Esercizi di interpretazione dei grafici
------------------------------

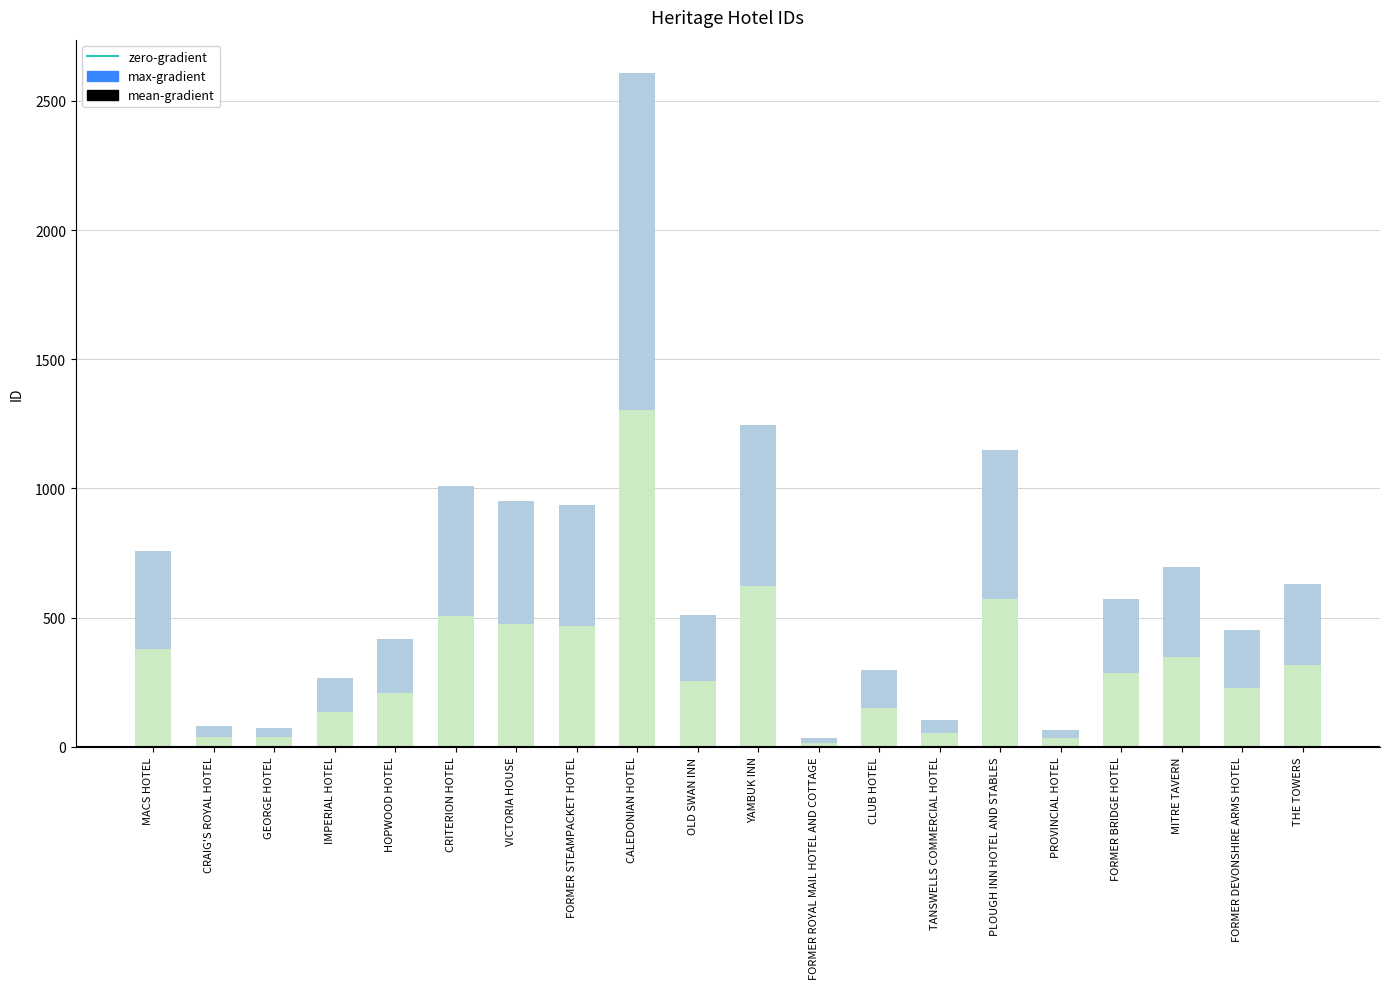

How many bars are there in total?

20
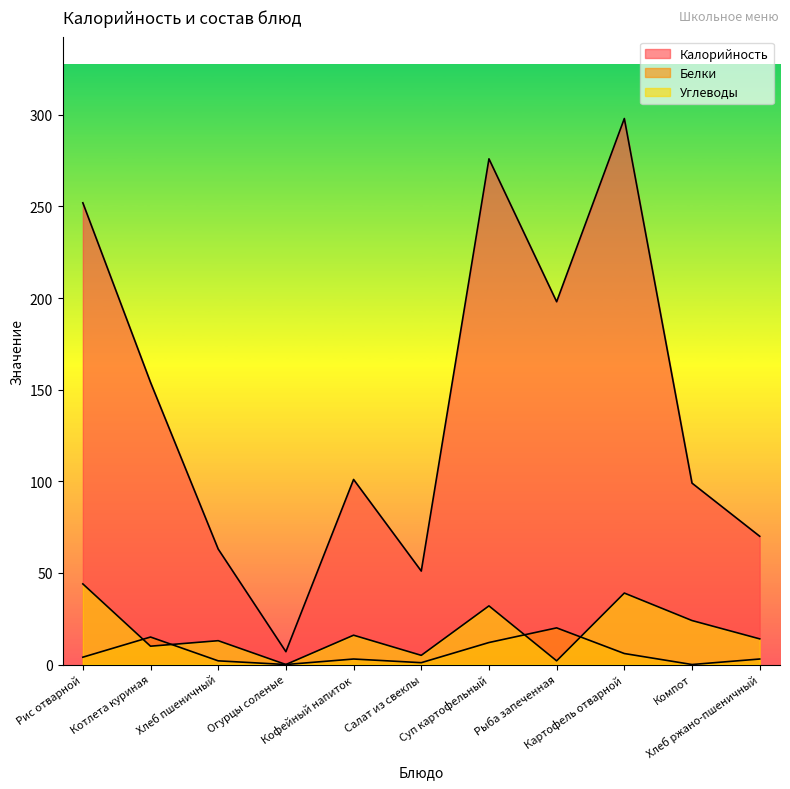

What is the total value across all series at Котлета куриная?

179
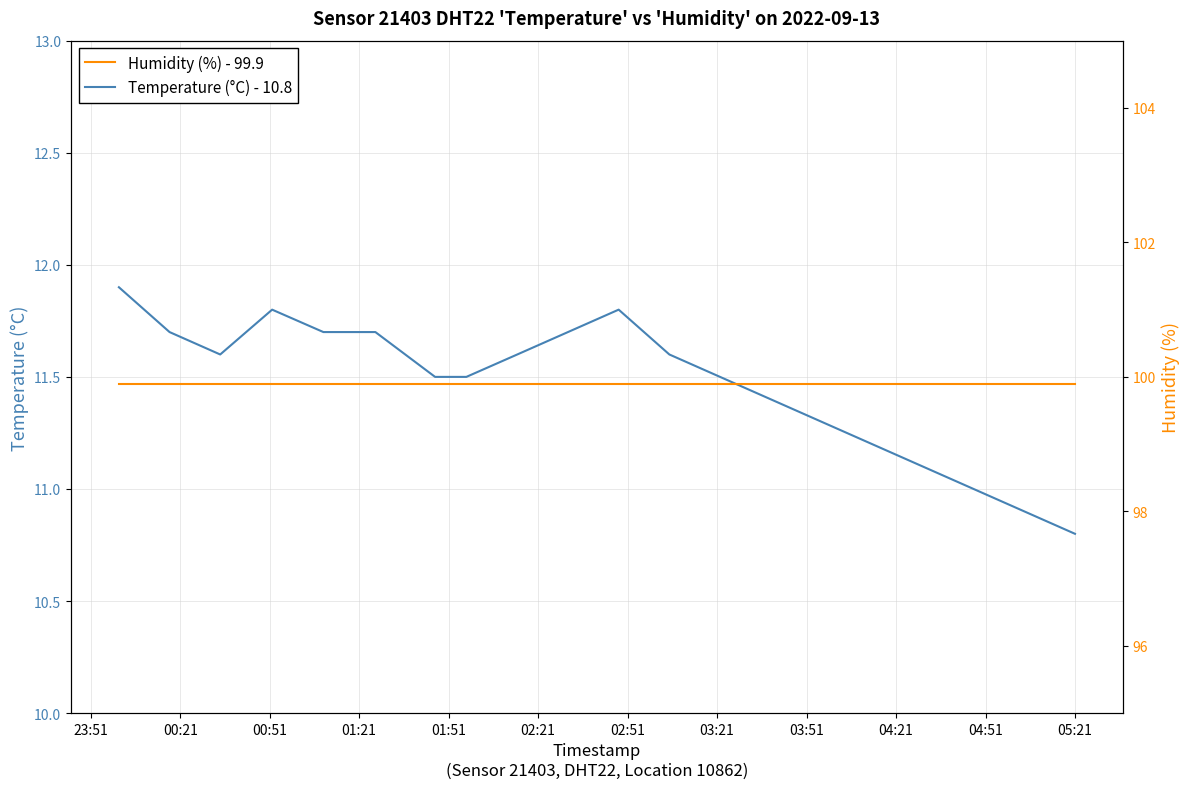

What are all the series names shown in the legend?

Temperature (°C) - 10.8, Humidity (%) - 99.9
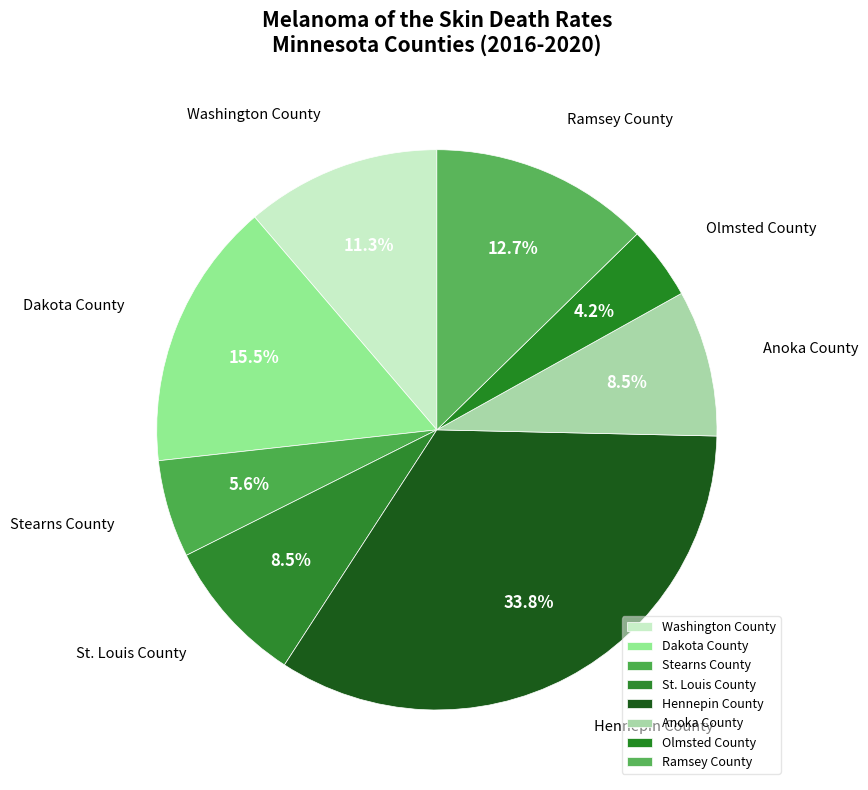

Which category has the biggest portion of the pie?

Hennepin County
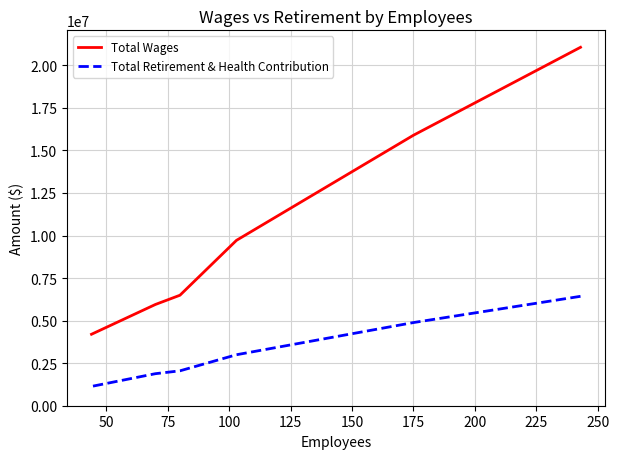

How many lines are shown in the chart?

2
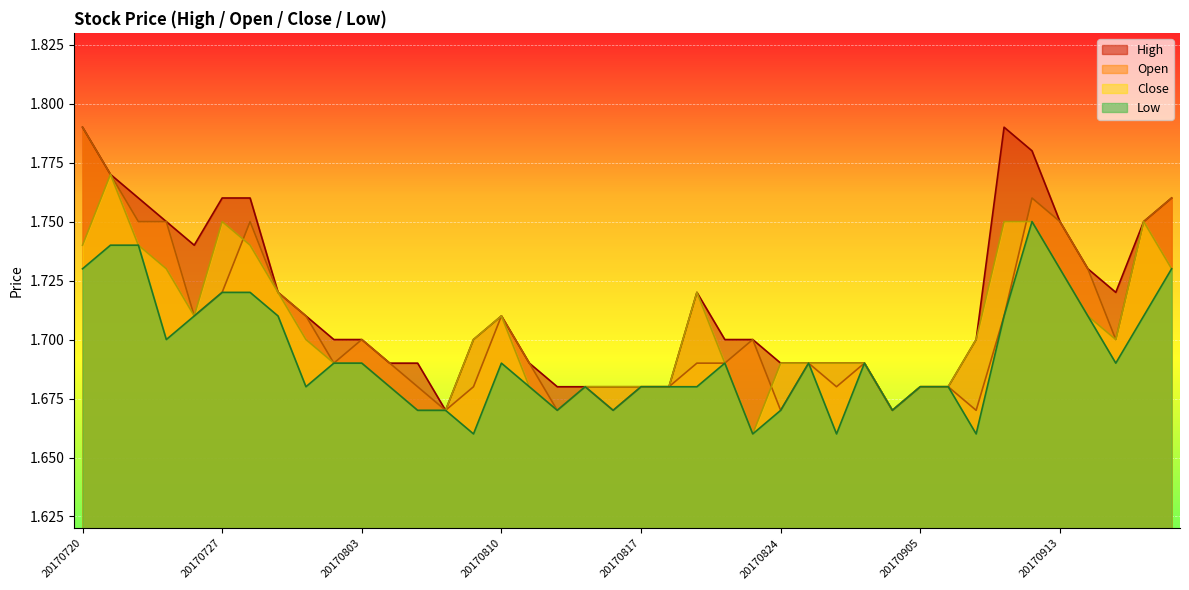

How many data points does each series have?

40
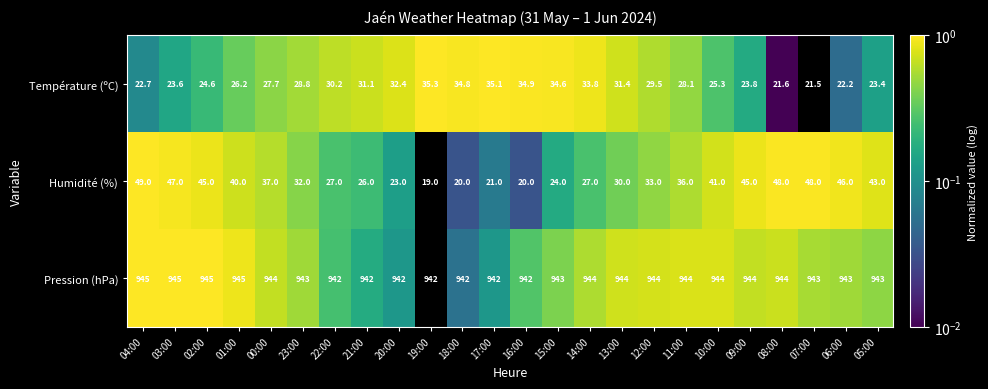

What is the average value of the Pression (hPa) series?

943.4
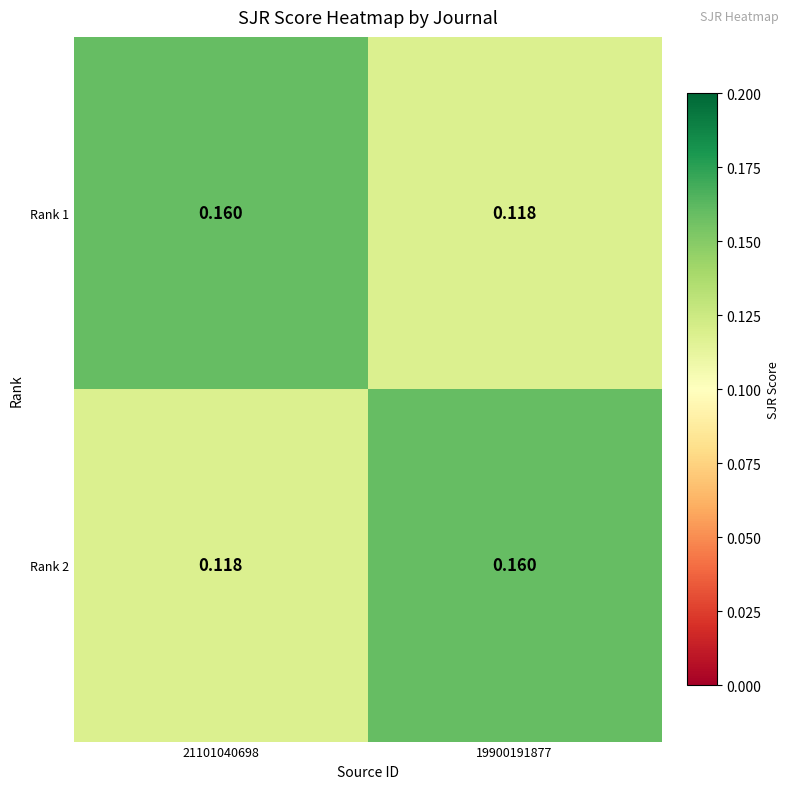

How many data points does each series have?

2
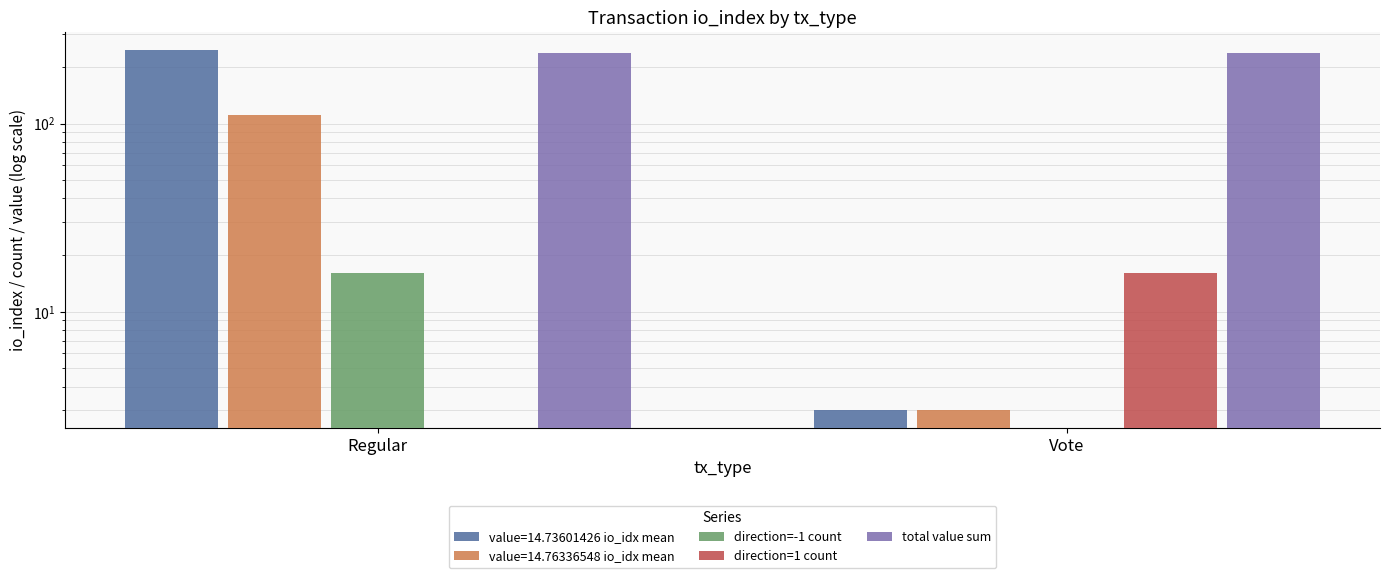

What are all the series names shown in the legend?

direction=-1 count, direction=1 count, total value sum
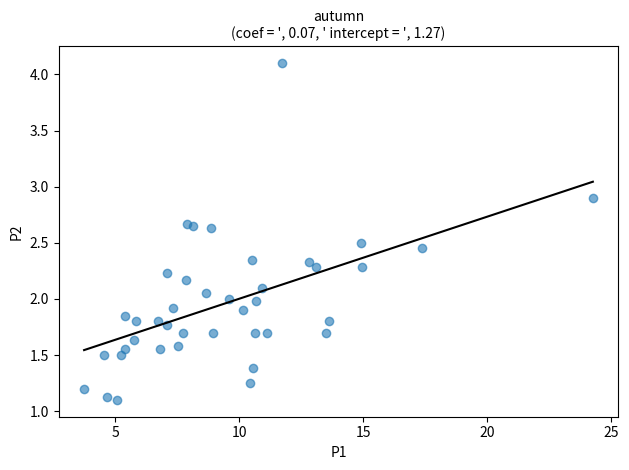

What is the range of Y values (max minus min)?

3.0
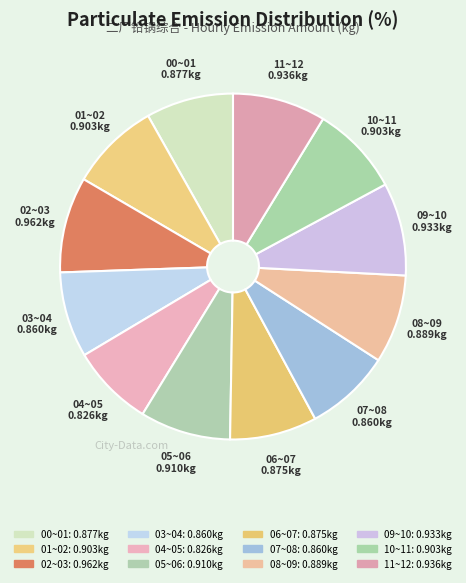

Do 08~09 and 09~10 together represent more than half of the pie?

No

------------------------------

Nella parte delle voci che va dalla riga contenente "What is the total" fino alla fine delle voci, entrambe incluse, sostituisci "series" con "traces" e riscrivi quelle righe lasciando invariato tutto il resto. Ometti le immagini.

◆ Soluzione:
What is the total value across all traces at Котлета куриная?

179

What are all the traces names shown in the legend?

Temperature (°C) - 10.8, Humidity (%) - 99.9

Which category has the biggest portion of the pie?

Hennepin County

How many lines are shown in the chart?

2

How many data points does each traces have?

40

What is the average value of the Pression (hPa) traces?

943.4

How many data points does each traces have?

2

What are all the traces names shown in the legend?

direction=-1 count, direction=1 count, total value sum

What is the range of Y values (max minus min)?

3.0

Do 08~09 and 09~10 together represent more than half of the pie?

No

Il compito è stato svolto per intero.